BRIEF
Although the entries contain pictures, return everything else in them verbatim and omit the pictures.

EXTRACTED DATA
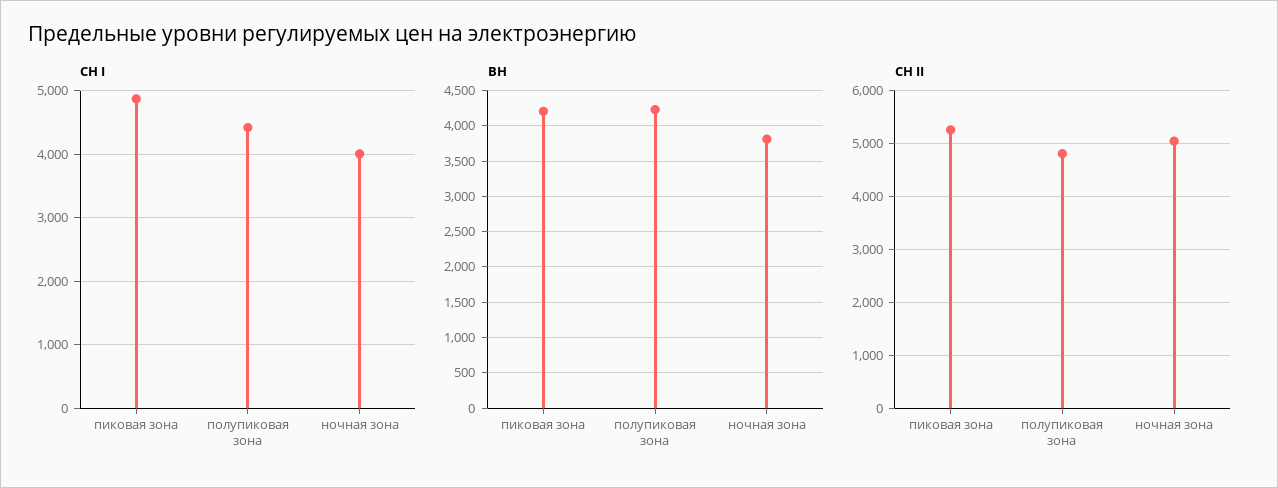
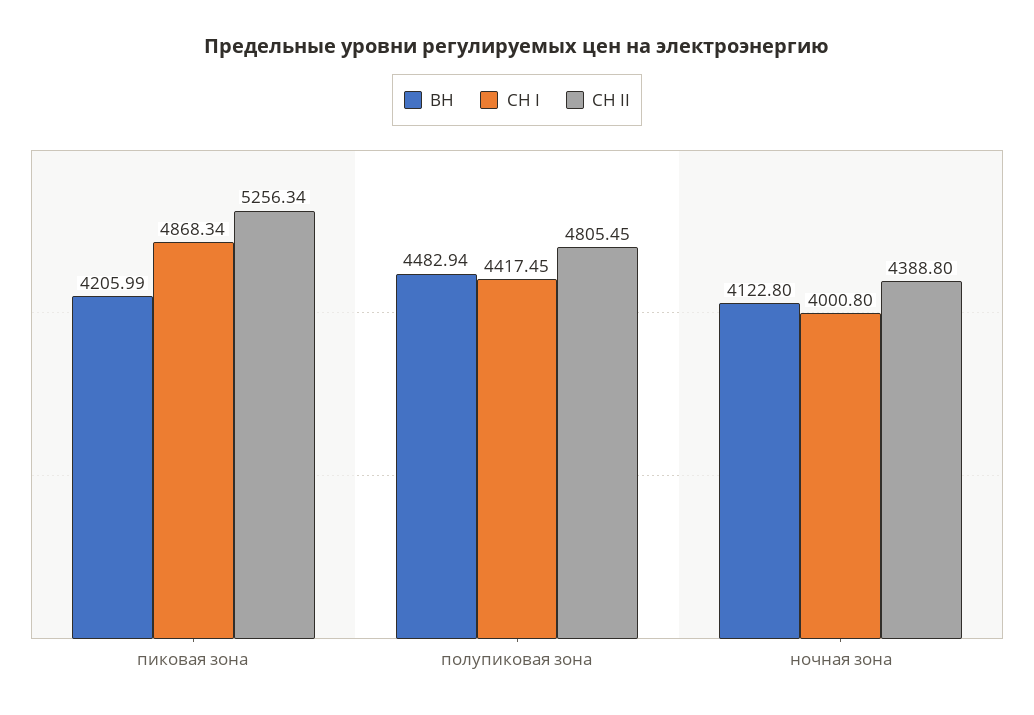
  {
    "СН I": {
      "пиковая зона": 4868.34,
      "полупиковая зона": 4417.45,
      "ночная зона": 4000.8
    },
    "ВН": {
      "пиковая зона": 4205.99,
-     "полупиковая зона": 4200,
+     "полупиковая зона": 4482.94,
-     "ночная зона": 3800
+     "ночная зона": 4122.8
    },
    "СН II": {
      "пиковая зона": 5256.34,
      "полупиковая зона": 4805.45,
-     "ночная зона": 5000
+     "ночная зона": 4388.8
    }
  }

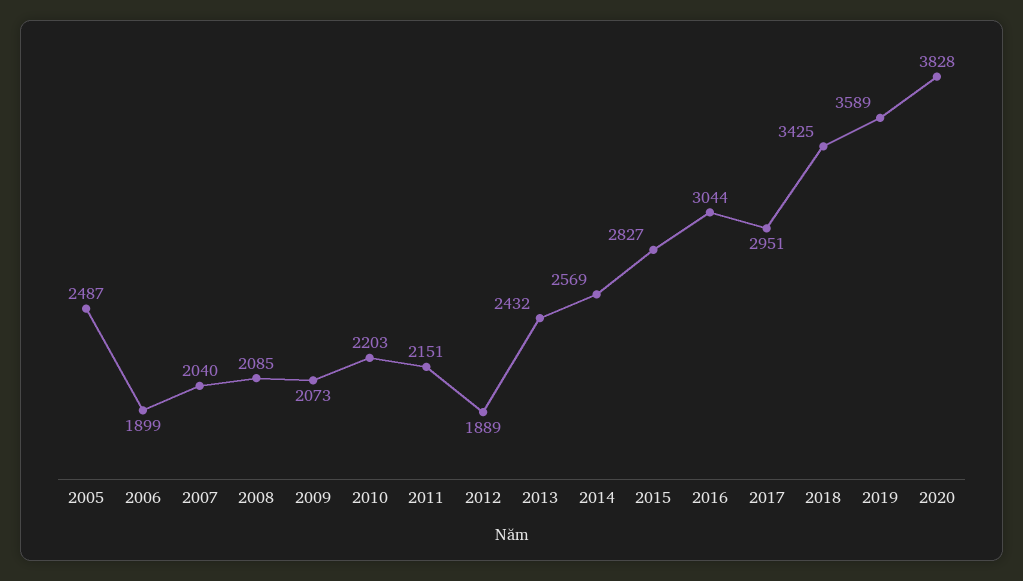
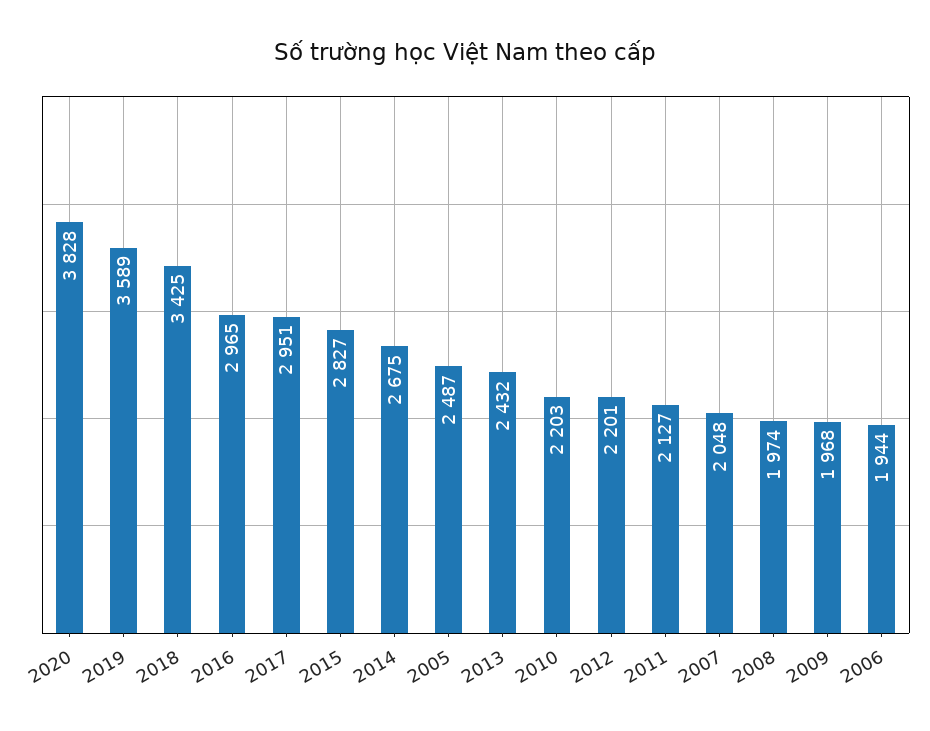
  {
    "2005": 2487,
-   "2006": 1899,
+   "2006": 1944,
-   "2007": 2040,
+   "2007": 2048,
-   "2008": 2085,
+   "2008": 1974,
-   "2009": 2073,
+   "2009": 1968,
    "2010": 2203,
-   "2011": 2151,
+   "2011": 2127,
-   "2012": 1889,
+   "2012": 2201,
    "2013": 2432,
-   "2014": 2569,
+   "2014": 2675,
    "2015": 2827,
-   "2016": 3044,
+   "2016": 2965,
    "2017": 2951,
    "2018": 3425,
    "2019": 3589,
    "2020": 3828
  }

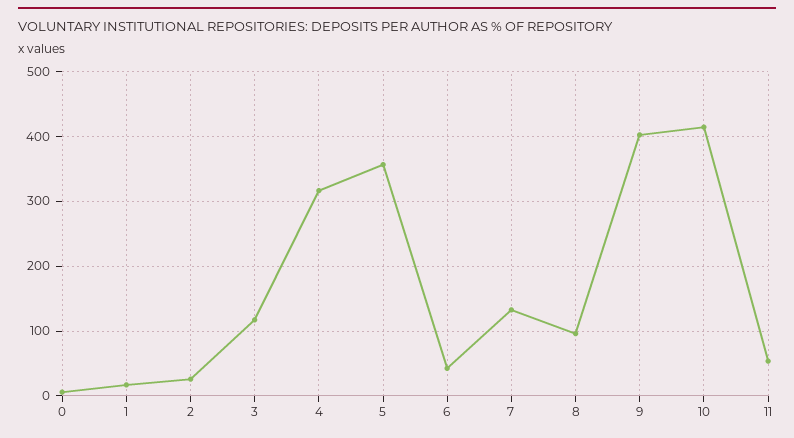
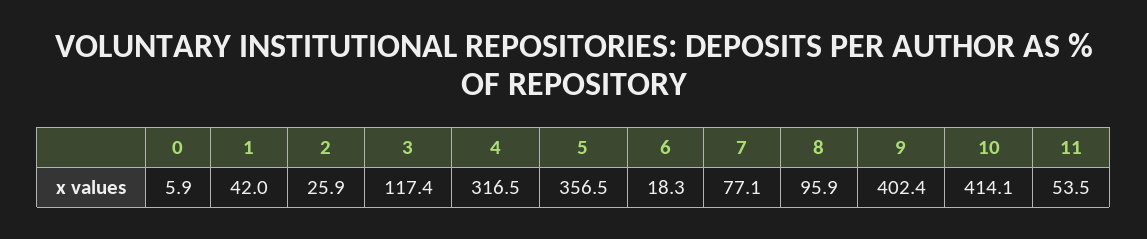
  {
    "0": 5.9,
-   "1": 20,
+   "1": 42,
    "2": 25.9,
    "3": 117.4,
    "4": 316.5,
    "5": 356.5,
-   "6": 40,
+   "6": 18.3,
-   "7": 130,
+   "7": 77.1,
    "8": 95.9,
    "9": 402.4,
    "10": 414.1,
    "11": 53.5
  }

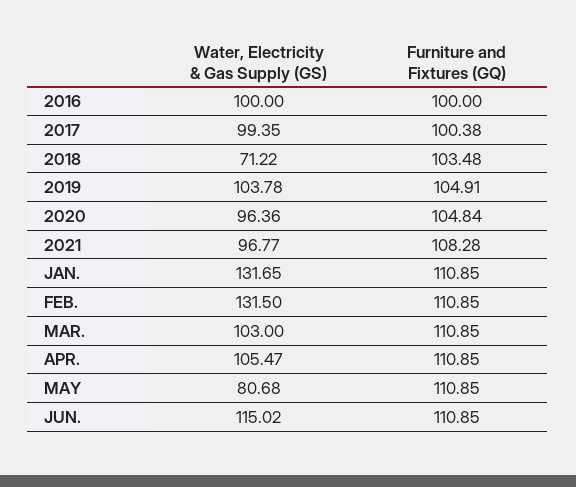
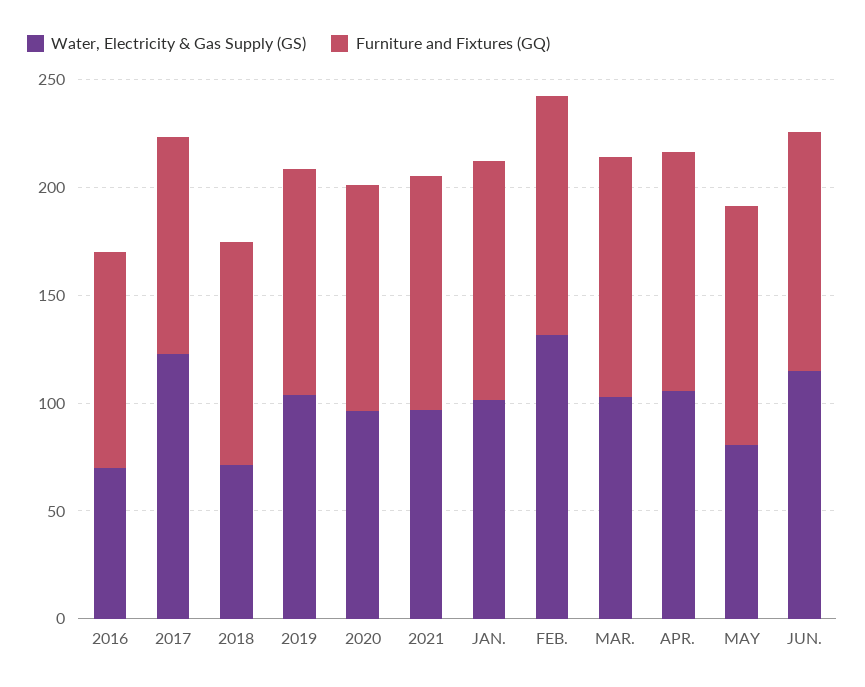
  {
    "Water, Electricity & Gas Supply (GS)": {
-     "2016": 100,
+     "2016": 70,
-     "2017": 99.35,
+     "2017": 120,
      "2018": 71.22,
      "2019": 103.78,
      "2020": 96.36,
      "2021": 96.77,
-     "JAN.": 131.65,
+     "JAN.": 100,
      "FEB.": 131.5,
      "MAR.": 103,
      "APR.": 105.47,
      "MAY": 80.68,
      "JUN.": 115.02
    },
    "Furniture and Fixtures (GQ)": {
      "2016": 100,
      "2017": 100.38,
      "2018": 103.48,
      "2019": 104.91,
      "2020": 104.84,
      "2021": 108.28,
      "JAN.": 110.85,
      "FEB.": 110.85,
      "MAR.": 110.85,
      "APR.": 110.85,
      "MAY": 110.85,
      "JUN.": 110.85
    }
  }

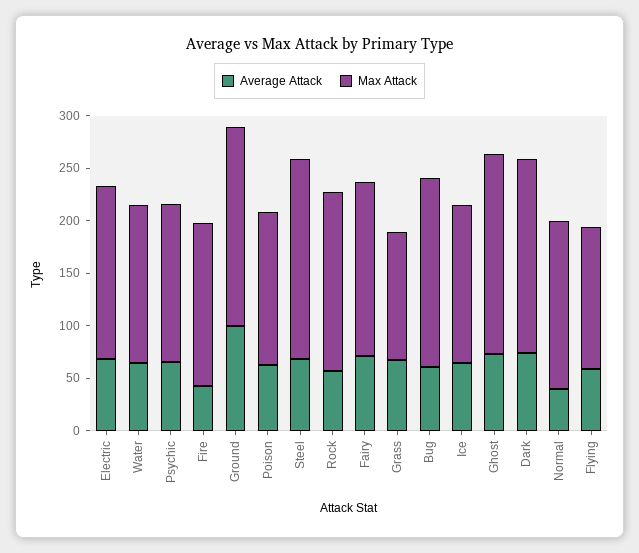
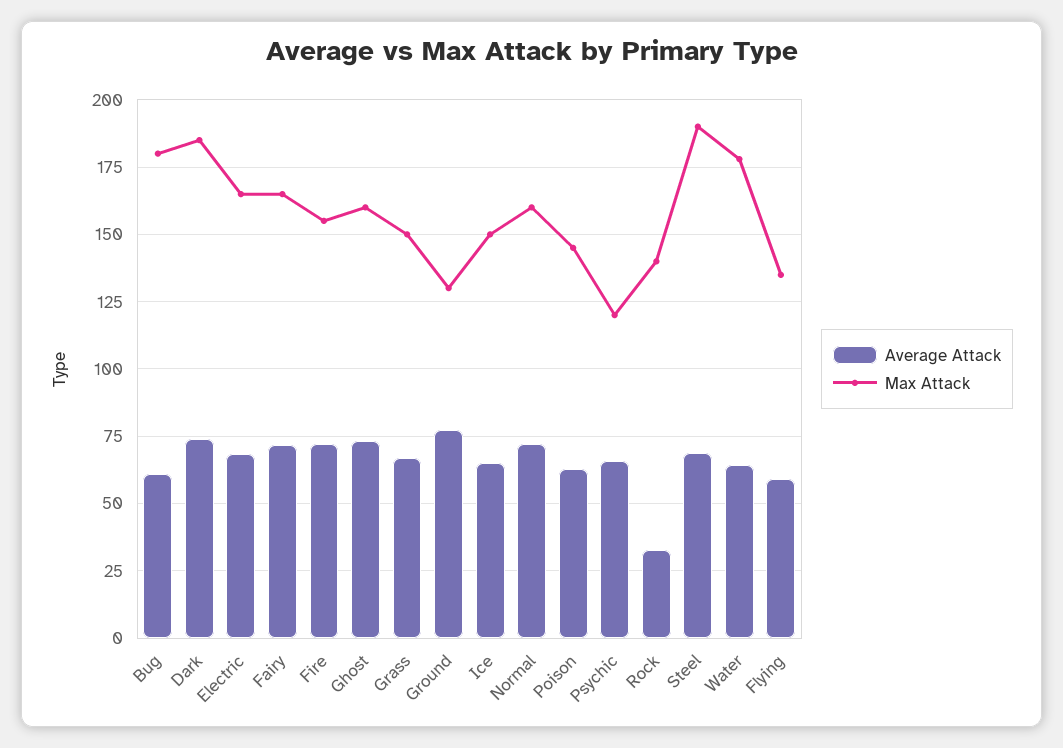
  {
    "Average Attack": {
      "Electric": 67.5,
      "Water": 65,
      "Psychic": 65,
-     "Fire": 40,
+     "Fire": 72.5,
-     "Ground": 100,
+     "Ground": 77.5,
      "Poison": 62.5,
      "Steel": 70,
-     "Rock": 60,
+     "Rock": 32.5,
      "Fairy": 72.5,
      "Grass": 67.5,
      "Bug": 60,
      "Ice": 65,
      "Ghost": 72.5,
      "Dark": 75,
-     "Normal": 40,
+     "Normal": 72.5,
      "Flying": 60
    },
    "Max Attack": {
      "Electric": 165,
-     "Water": 150,
+     "Water": 177.5,
-     "Psychic": 150,
+     "Psychic": 120,
      "Fire": 155,
-     "Ground": 190,
+     "Ground": 130,
      "Poison": 145,
      "Steel": 190,
-     "Rock": 170,
+     "Rock": 140,
      "Fairy": 165,
-     "Grass": 120,
+     "Grass": 150,
      "Bug": 180,
      "Ice": 150,
-     "Ghost": 190,
+     "Ghost": 160,
      "Dark": 185,
      "Normal": 160,
      "Flying": 135
    }
  }

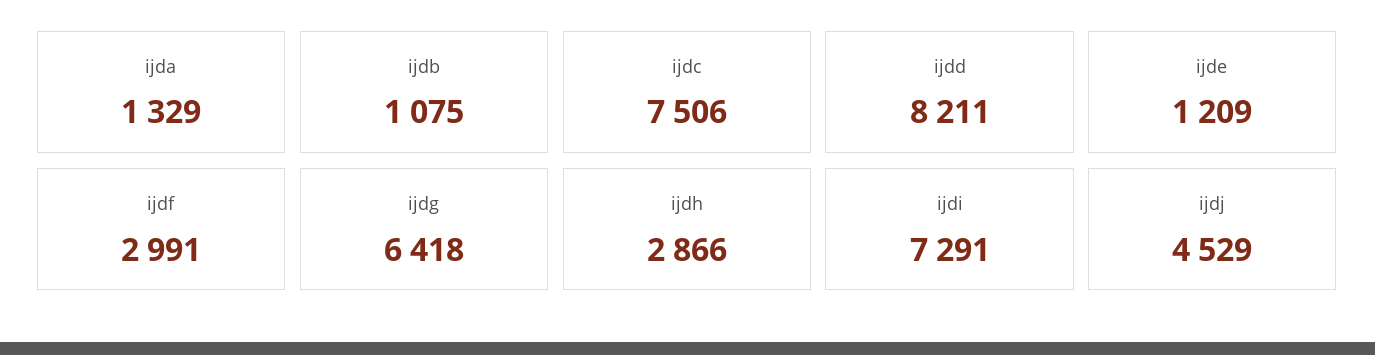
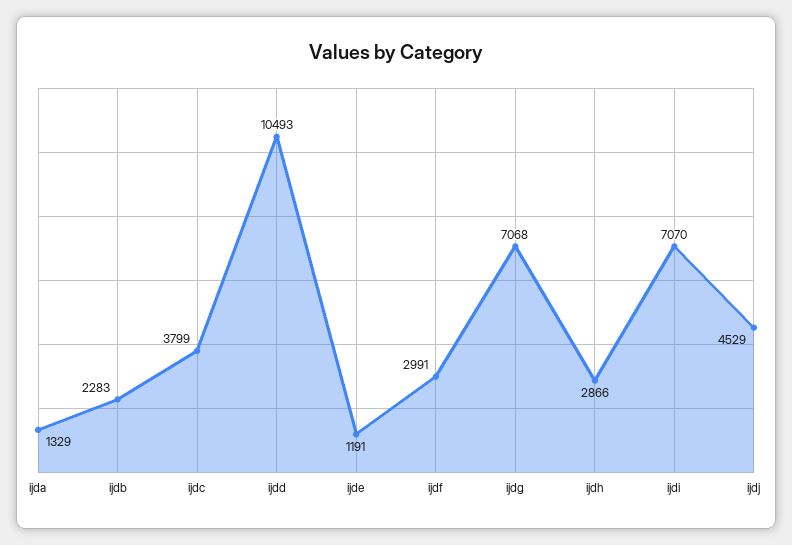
  {
    "ijda": 1329,
-   "ijdb": 1075,
+   "ijdb": 2283,
-   "ijdc": 7506,
+   "ijdc": 3799,
-   "ijdd": 8211,
+   "ijdd": 10493,
-   "ijde": 1209,
+   "ijde": 1191,
    "ijdf": 2991,
-   "ijdg": 6418,
+   "ijdg": 7068,
    "ijdh": 2866,
-   "ijdi": 7291,
+   "ijdi": 7070,
    "ijdj": 4529
  }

RESULT OF THIS EXERCISE
  {
    "СН I": {
      "пиковая зона": 4868.34,
      "полупиковая зона": 4417.45,
      "ночная зона": 4000.8
    },
    "ВН": {
      "пиковая зона": 4205.99,
-     "полупиковая зона": 4200,
+     "полупиковая зона": 4482.94,
-     "ночная зона": 3800
+     "ночная зона": 4122.8
    },
    "СН II": {
      "пиковая зона": 5256.34,
      "полупиковая зона": 4805.45,
-     "ночная зона": 5000
+     "ночная зона": 4388.8
    }
  }

  {
    "2005": 2487,
-   "2006": 1899,
+   "2006": 1944,
-   "2007": 2040,
+   "2007": 2048,
-   "2008": 2085,
+   "2008": 1974,
-   "2009": 2073,
+   "2009": 1968,
    "2010": 2203,
-   "2011": 2151,
+   "2011": 2127,
-   "2012": 1889,
+   "2012": 2201,
    "2013": 2432,
-   "2014": 2569,
+   "2014": 2675,
    "2015": 2827,
-   "2016": 3044,
+   "2016": 2965,
    "2017": 2951,
    "2018": 3425,
    "2019": 3589,
    "2020": 3828
  }

  {
    "0": 5.9,
-   "1": 20,
+   "1": 42,
    "2": 25.9,
    "3": 117.4,
    "4": 316.5,
    "5": 356.5,
-   "6": 40,
+   "6": 18.3,
-   "7": 130,
+   "7": 77.1,
    "8": 95.9,
    "9": 402.4,
    "10": 414.1,
    "11": 53.5
  }

  {
    "Water, Electricity & Gas Supply (GS)": {
-     "2016": 100,
+     "2016": 70,
-     "2017": 99.35,
+     "2017": 120,
      "2018": 71.22,
      "2019": 103.78,
      "2020": 96.36,
      "2021": 96.77,
-     "JAN.": 131.65,
+     "JAN.": 100,
      "FEB.": 131.5,
      "MAR.": 103,
      "APR.": 105.47,
      "MAY": 80.68,
      "JUN.": 115.02
    },
    "Furniture and Fixtures (GQ)": {
      "2016": 100,
      "2017": 100.38,
      "2018": 103.48,
      "2019": 104.91,
      "2020": 104.84,
      "2021": 108.28,
      "JAN.": 110.85,
      "FEB.": 110.85,
      "MAR.": 110.85,
      "APR.": 110.85,
      "MAY": 110.85,
      "JUN.": 110.85
    }
  }

  {
    "Average Attack": {
      "Electric": 67.5,
      "Water": 65,
      "Psychic": 65,
-     "Fire": 40,
+     "Fire": 72.5,
-     "Ground": 100,
+     "Ground": 77.5,
      "Poison": 62.5,
      "Steel": 70,
-     "Rock": 60,
+     "Rock": 32.5,
      "Fairy": 72.5,
      "Grass": 67.5,
      "Bug": 60,
      "Ice": 65,
      "Ghost": 72.5,
      "Dark": 75,
-     "Normal": 40,
+     "Normal": 72.5,
      "Flying": 60
    },
    "Max Attack": {
      "Electric": 165,
-     "Water": 150,
+     "Water": 177.5,
-     "Psychic": 150,
+     "Psychic": 120,
      "Fire": 155,
-     "Ground": 190,
+     "Ground": 130,
      "Poison": 145,
      "Steel": 190,
-     "Rock": 170,
+     "Rock": 140,
      "Fairy": 165,
-     "Grass": 120,
+     "Grass": 150,
      "Bug": 180,
      "Ice": 150,
-     "Ghost": 190,
+     "Ghost": 160,
      "Dark": 185,
      "Normal": 160,
      "Flying": 135
    }
  }

  {
    "ijda": 1329,
-   "ijdb": 1075,
+   "ijdb": 2283,
-   "ijdc": 7506,
+   "ijdc": 3799,
-   "ijdd": 8211,
+   "ijdd": 10493,
-   "ijde": 1209,
+   "ijde": 1191,
    "ijdf": 2991,
-   "ijdg": 6418,
+   "ijdg": 7068,
    "ijdh": 2866,
-   "ijdi": 7291,
+   "ijdi": 7070,
    "ijdj": 4529
  }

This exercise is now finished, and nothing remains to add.